I don't think much of Gif Gun unless you never want to rest on a frame for a while like you would with banner ads with multiple slides.

 

This is how to create an efficient animated GIF:

 

Create a new comp with the frame size you need but make sure that it is an even number of pixels wide and tall. I seldom go over 10fps. 15 is the maximum. Buggs Bunny cartoons were only 12 fps, and they look pretty good.

 

Create your animatiion. If there are parts of the animation where the action stops to give you a good look at something special, like an animated ad banner with multiple slides, keep that animation static for one frame. You will adjust the timing later in Photoshop. When you are finished, trim the comp to the last moving frame. If you want a seamless loop, make sure that the first and last frame of the animation is identical, move back one frame, press "N" to set the work area one frame before the matching frame, and trim the comp to the work area.

 

Add the comp to the Media encoder and render an animated gif. 

 

Open the gif in Photoshop. You should automatically have the file set up in the Motion workspace. If it is not, change the workspace. 

 

You will see a timeline with every frame of the animation. Each frame has a duration that you can change. Go to the at-rest-frame you created and set a new time. Typically for an ad banner, you can set the duration of the hero frames to 10 to 15 seconds. 

 

I made this gif from the sample AE comp in about 10 minutes. It is only 100 frames long but runs for 16 seconds before looping. It's 1000 X 500 pixels and just over 1 MB.

 

That is how to create an animated GIF using After Effects.

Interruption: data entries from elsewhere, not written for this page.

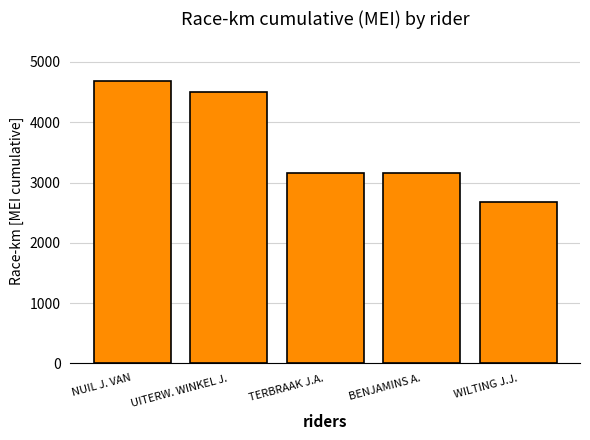

At which label is the value closest to 3680?

TERBRAAK J.A.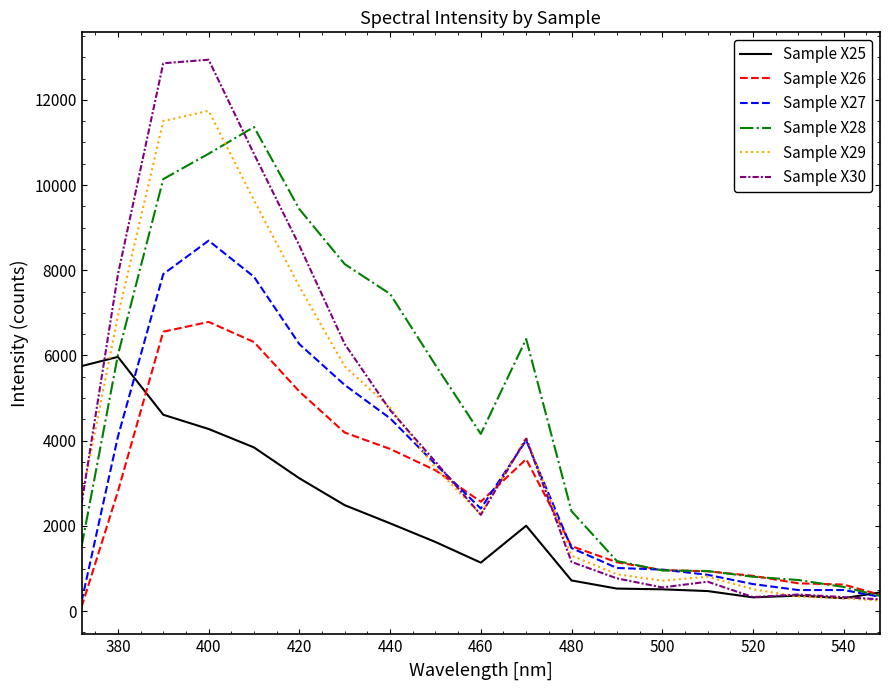

Is this an area chart (filled region under the line)?

No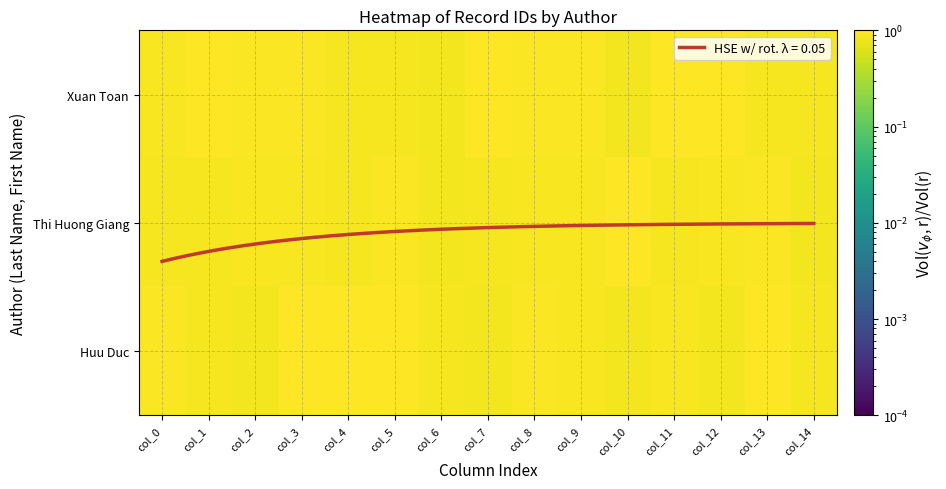

Rank the series by their maximum value, from lowest to highest.

Thi Huong Giang, Huu Duc, Xuan Toan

No wasted frames, duplicate frames, no bloated file size. 

 

 

Warren Heaton
Community Expert
Community Expert
June 24, 2022

Use the After Effects Render Queue to render Best Settings / High Qaulity or Best Settings / Lossless.

 

Keep the frame rate low (15 fps, 12fps, or 10fps) and the total duration to less than 500 frames.

 

Open the resulting movie file in Photoshop (File > Open) and then choose File > Export > Save for Web (Legacy), setting the options at the upper right for GIF.   

Then click "Save...".

When closing the PS document, Photoshop will prompt you to save the PS file; however, if you're happy with the animated GIF then this is not necessary.

If you need to export animated GIF files from After Effects on a regular basis, GifGun ($29.99) is well worth it.

 

Jqke
Legend
June 24, 2022

Quality option? I've never seen that before in AME... like Best, Draft, Wireframe? There is no setting for that in AME I don't think.